Alexander is hopeful that the next generation will learn about food and then teach their children. This, she says, is the best way for cultural change. But it can’t happen by itself.
“I believe passionately that the intervention that we have designed works. I believe if that were universally available to schools I believe that would change a generation of children. However, I also know how much it would cost, so I don’t want to appear naïve. But I do know that the costs of diabetes and all those other things is astronomical.”
Alexander is keen to spend more time writing. The author of this country’s best-known cook book The Cook’s Companion, writes a monthly column in Gourmet Traveller about her garden. She also wants to beef up a newsletter on her website.
Alexander continues to be a passionate and energetic crusader for a cause that does – or should – touch us all. I remember as a child looking up at a book on the shelf called You Are What You Eat.
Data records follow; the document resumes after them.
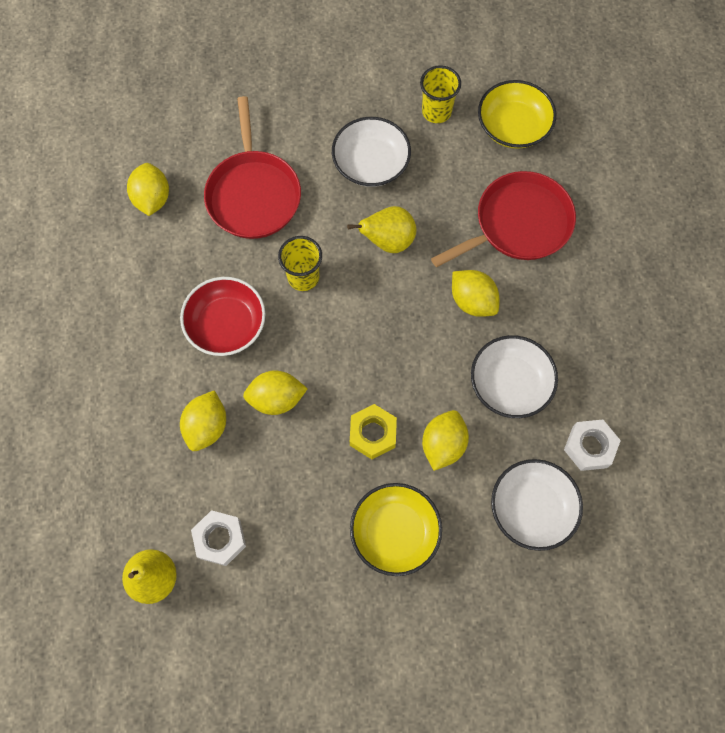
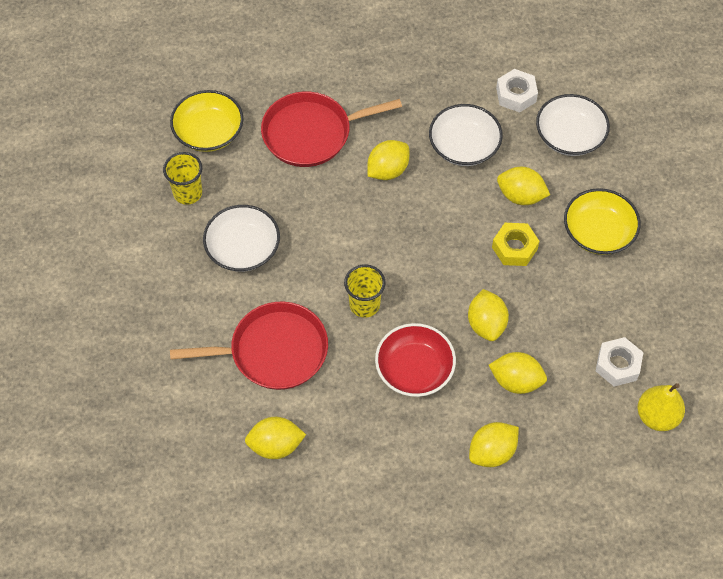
camera: 90 degrees left, 10 degrees down
(128, 398) = (492, 452): none -> yellow lemon
(388, 241) = (327, 235): yellow pear -> none
(518, 224) = (311, 133): red pan -> red pan turned 75 degrees counterclockwise

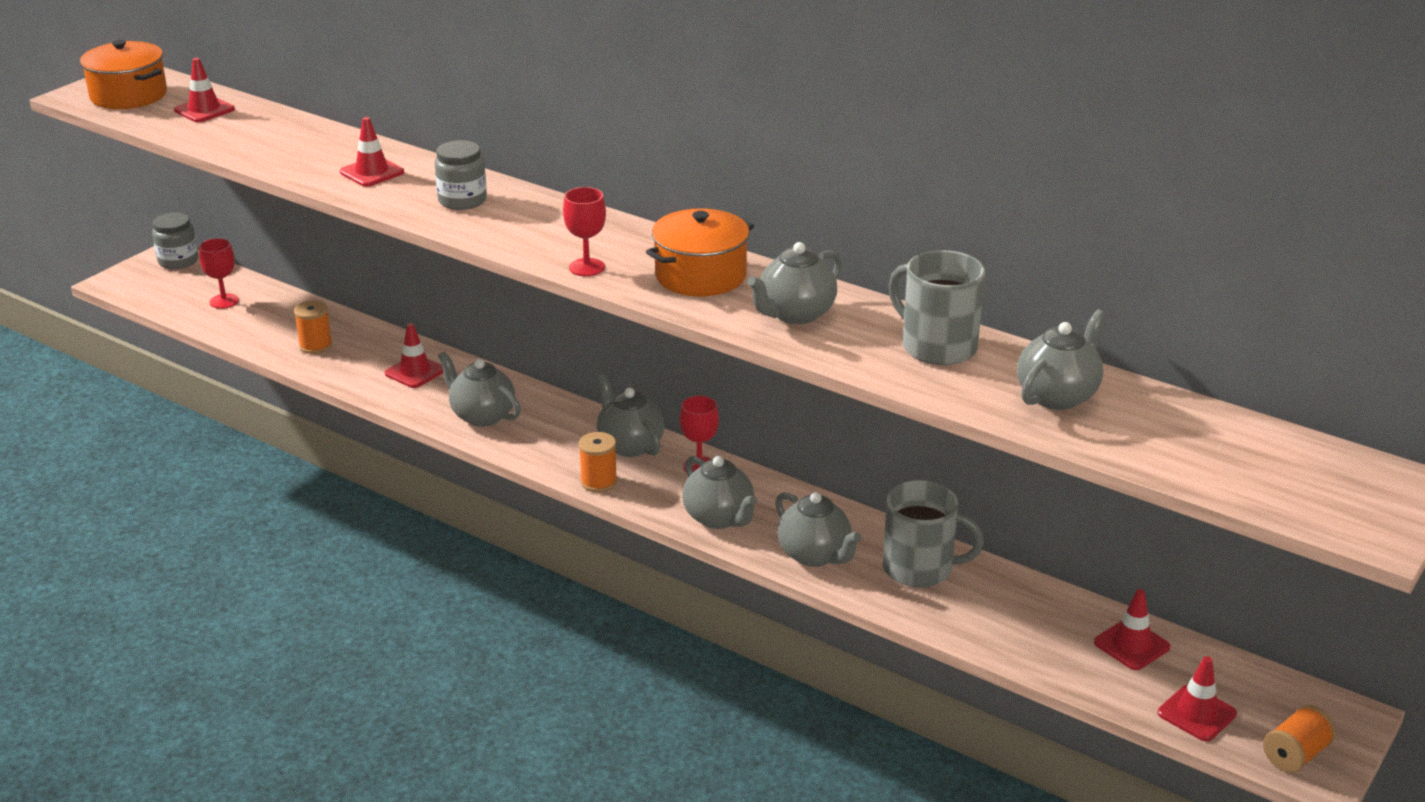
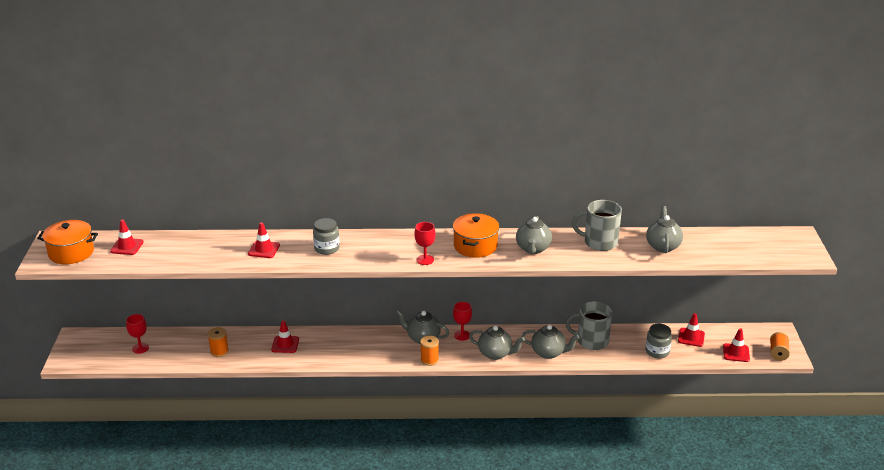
camera: 35 degrees left, 0 degrees up
(178, 261) = (85, 337): grey jar -> grey jar (657, 351)
(482, 416) = (342, 352): grey teapot -> none
(919, 569) = (591, 341): grey mug -> grey mug turned 150 degrees counterclockwise

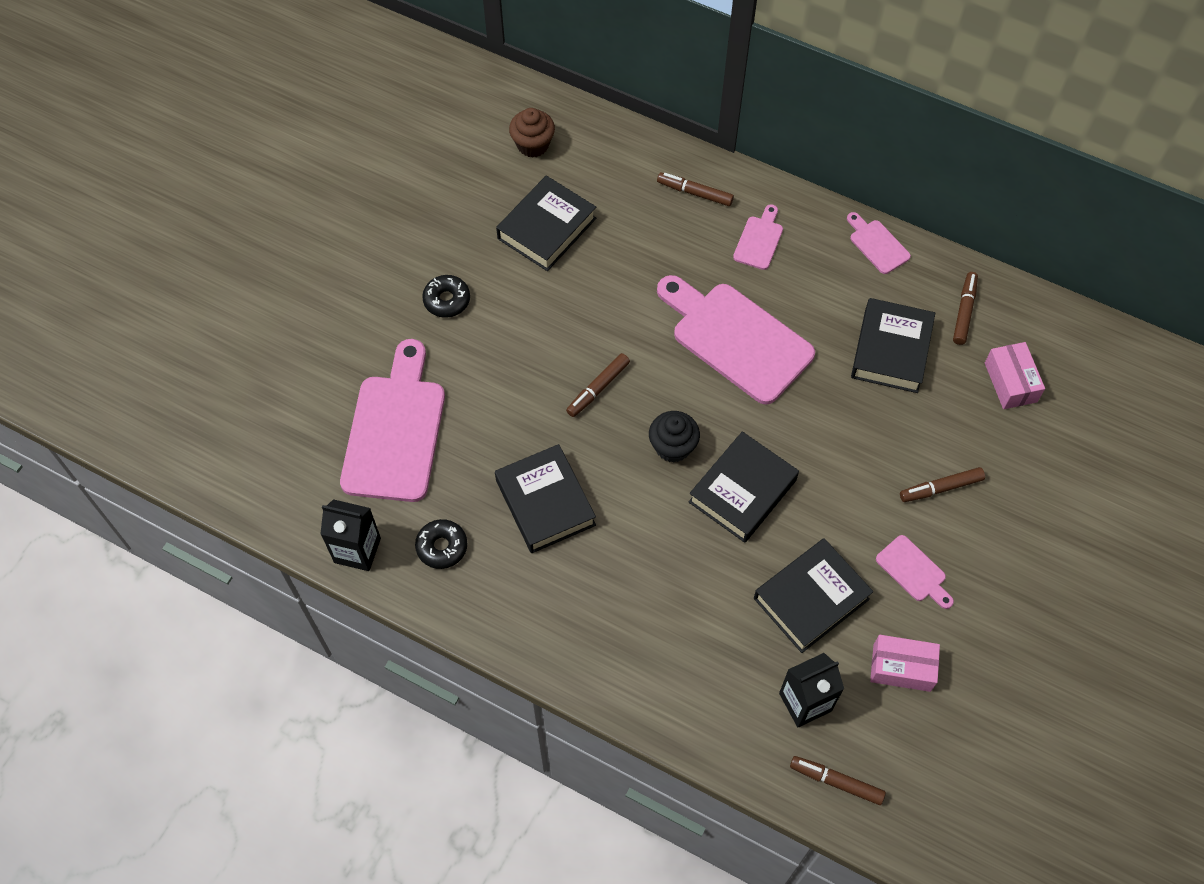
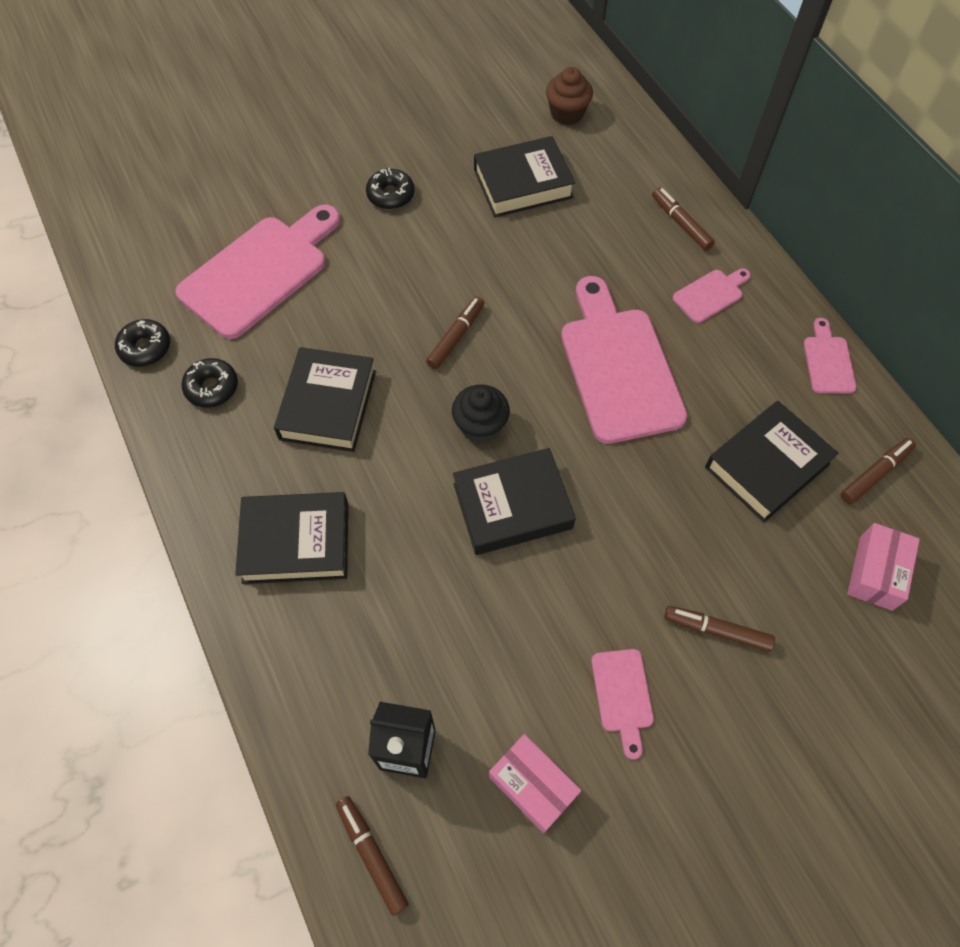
camera: 35 degrees right, 0 degrees up
(357, 550) = (145, 348): black carton -> black donut
(598, 388) = (456, 337): brown marker -> brown marker turned 135 degrees clockwise
(811, 599) = (496, 651): black book -> black book (296, 542)

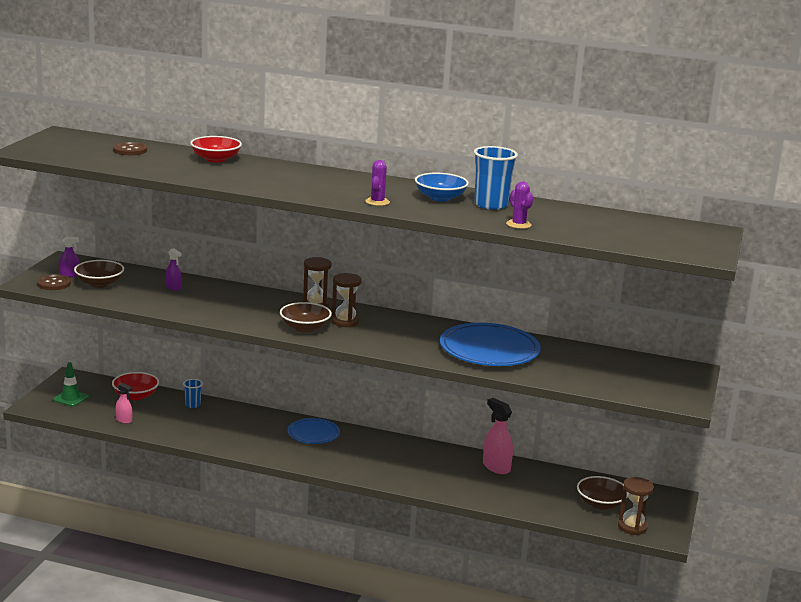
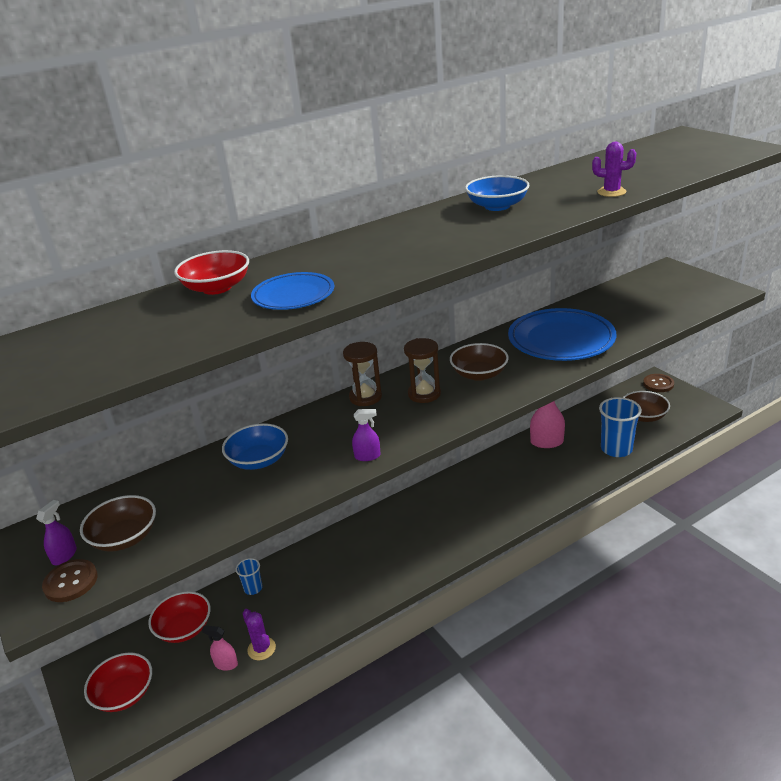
camera: 45 degrees left, 10 degrees up
(70, 398) = (124, 694): green traffic cone -> red bowl
(124, 420) = (226, 664): pink spray bottle -> pink spray bottle turned 150 degrees counterclockwise
(130, 150) = (94, 335): brown button -> brown button (658, 384)
(173, 287) = (210, 479): purple spray bottle -> purple spray bottle (367, 456)
(207, 294) = (259, 460): none -> blue bowl
(305, 328) = (415, 424): brown bowl -> brown bowl (479, 374)
(313, 434) = (396, 525): blue plate -> blue plate (293, 295)
(377, 202) = (478, 236): purple cactus -> purple cactus (261, 649)
(491, 205) = (541, 191): blue cup -> blue cup (616, 449)
(632, 527) = (688, 416): brown hourglass -> none

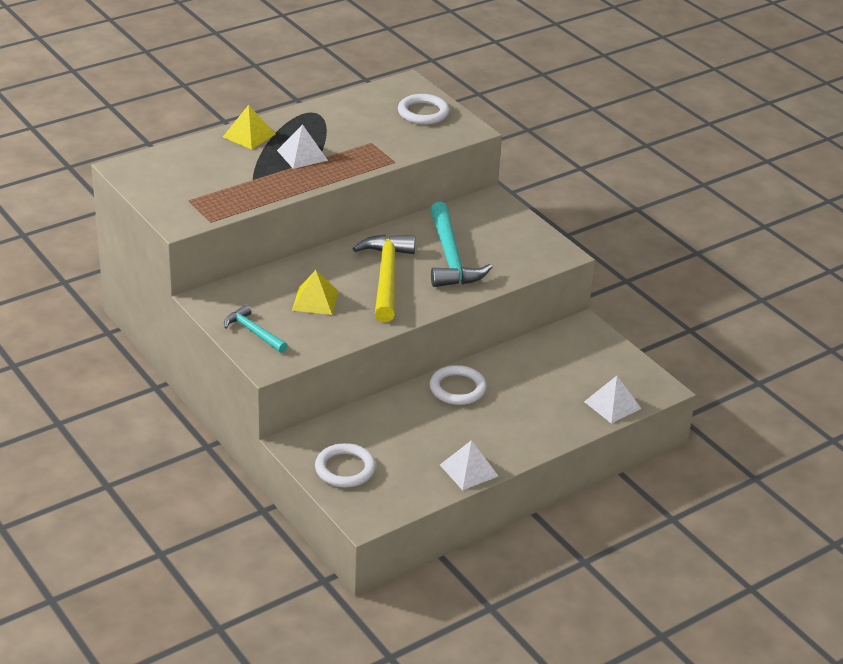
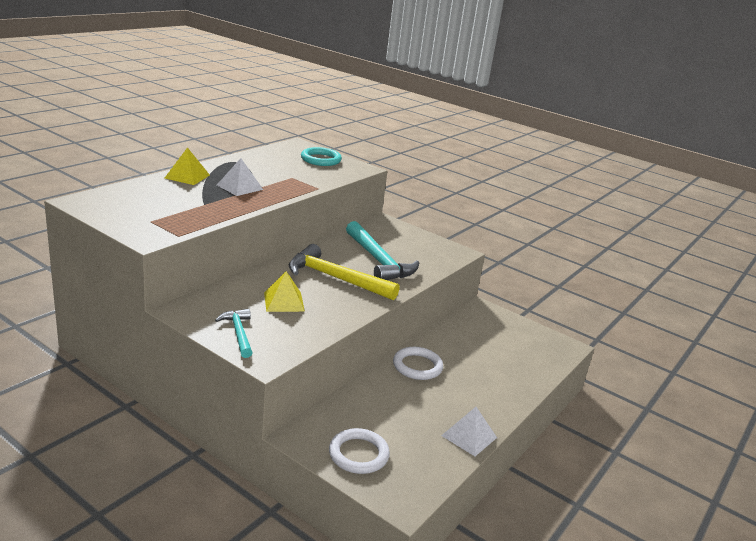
camera: 20 degrees left, 10 degrees down
(253, 332) = (238, 333): turquoise hammer -> turquoise hammer turned 45 degrees clockwise
(386, 277) = (335, 278): yellow hammer -> yellow hammer turned 45 degrees counterclockwise
(423, 113) = (321, 159): white ring -> turquoise ring
(612, 405) = (543, 363): white pyramid -> none

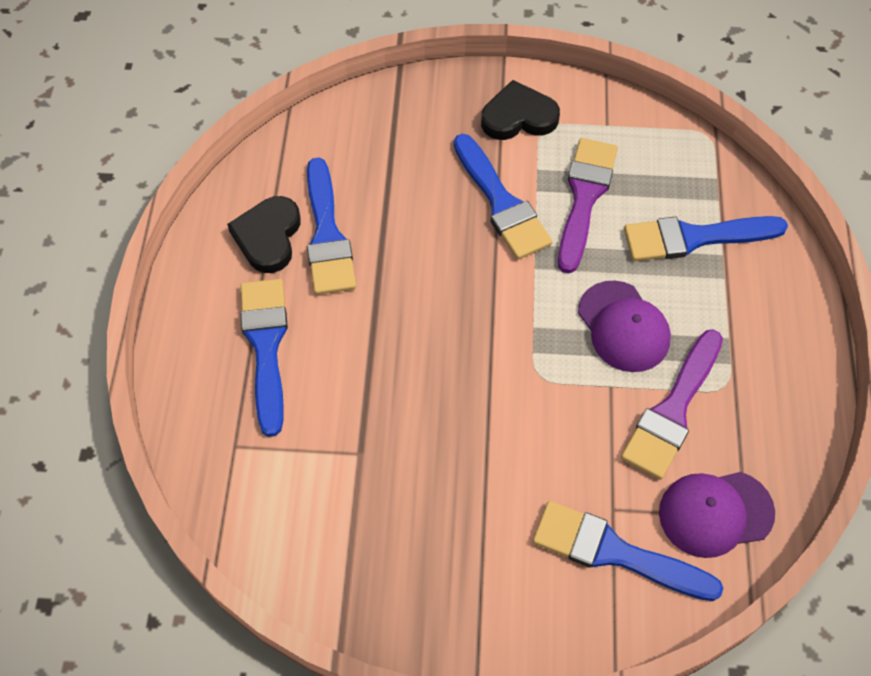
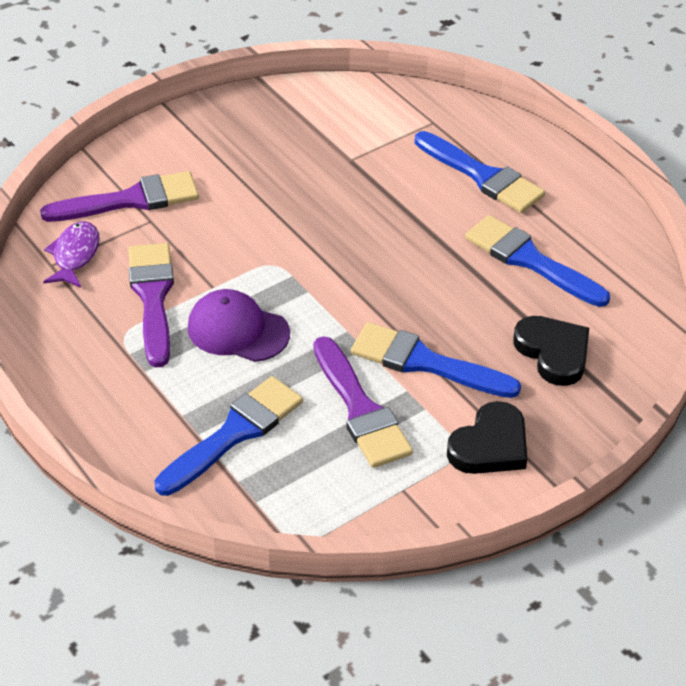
camera: 140 degrees right, 15 degrees down
(268, 237) = (570, 235): black heart -> black heart (553, 352)
(615, 552) = (130, 200): blue brush -> purple brush
(715, 513) = (75, 255): purple cap -> purple fish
That title stayed with me for years as I pondered the veracity of a food philosophy encapsulated in five words.
I got the feeling Alexander wasn’t too cross with me for occasionally serving dinner in front of Modern Family. She says it’s important to set a dinner table regularly, not always. I can hold my head up high in front of Australia’s legendary fresh food guru. But she’s never seeing my garden, unless she volunteers to personally oversee an extreme make-over.